The Superior Court jury found Dr. Jeffrey Gottlieb guilty of all 234 counts. Gottlieb was charged with stealing over $240,000 from Medicaid, writing more than 200 prescriptions where there was no medical need and lying to the state to get an Alaska medical license.

Gottlieb, 50, had little reaction when the verdict was read, but as he was being led from the courtroom in handcuffs, he turned and said, ''Drop dead.''

Sentencing was set for Jan. 18. Defense lawyer Allen Dayan said Gottlieb likely will appeal. He's being held without bail.

''He's going to get a lot of time,'' said Assistant Attorney General Steve Branchflower. ''He put a lot of drugs on the streets of Anchorage.''

Prosecutors said Gottlieb wrote prescriptions from his Anchorage apartment, where he also smoked marijuana and drank with patients.

He did no medical workups, no physical exams, took negligible notes and had no treatment plans before prescribing powerful narcotics, such as OxyContin, connected to more than 100 overdose deaths nationwide, and Dilaudid, a derivative of morphine.

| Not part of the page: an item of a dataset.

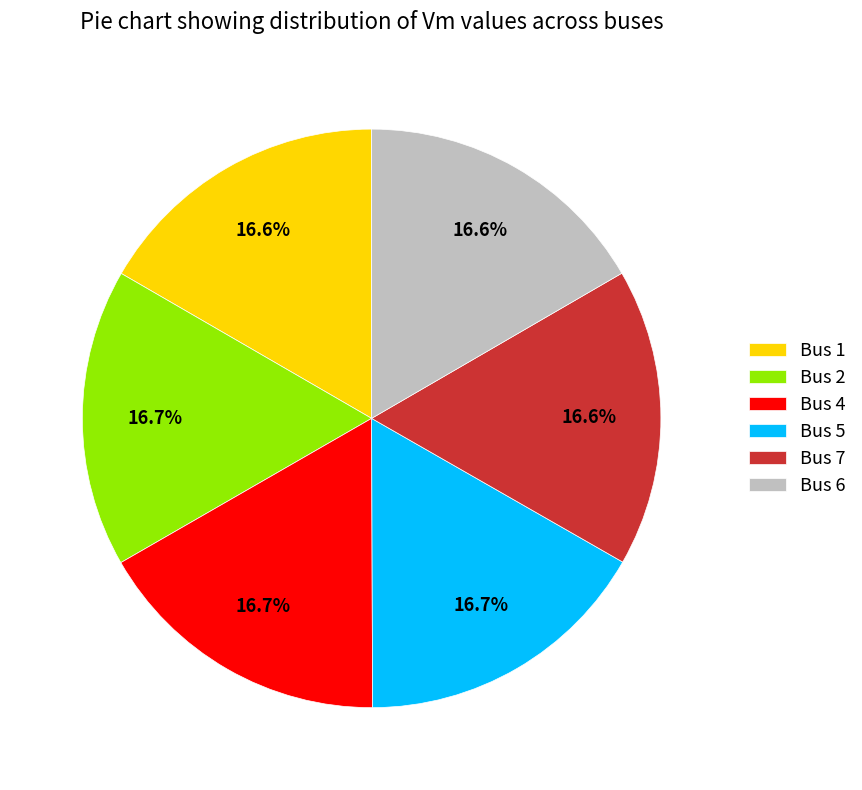

Does Bus 7 account for over 50% of the chart?

No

One woman testified that she went to Gottlieb to be treated for pain but decided to leave after being put off by his messy apartment and dirty fingernails. She testified Gottlieb said, ''Stay, stay. I can get you anything you want.''

Branchflower said Gottlieb kept his operation ''under the radar'' and sought out patients who were not likely to complain.

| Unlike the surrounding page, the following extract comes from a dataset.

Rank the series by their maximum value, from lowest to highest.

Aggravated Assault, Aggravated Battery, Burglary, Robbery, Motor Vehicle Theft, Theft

Over a one-month period in 1998, he wrote 15 prescriptions for a man who was selling the drugs to buy cocaine, prosecutors said. The man pleaded no contest to selling prescription drugs to an undercover police officer.

Gottlieb wrote numerous prescriptions for himself and prescribed Marinol, a drug with the same active ingredient as marijuana, for his girlfriend. He delivered drugs to his patients' homes, Branchflower said.

The jury found Gottlieb guilty of lying to the state medical board in 1992 to get an Alaska medical license. Gottlieb received his medical education at schools in Mexico and the Caribbean, but failed to get a certificate upon completion of a one-year postgraduate program.

When Gottlieb applied for his medical license, the person who usually reviewed the requests was on sick leave and the job was handled by someone less knowledgeable. The system is much more sophisticated now, said Branchflower, who is head of the state medical fraud office.

''He fell through the cracks,'' he said. ''He never would have been licensed in the state.''

Gottlieb billed Medicaid for consultations that should have been billed as simple office visits, prosecutors said. He even billed Medicaid for a consultation he said he held with himself. The investigation was launched after Medicaid rejected one of his bills in 1996.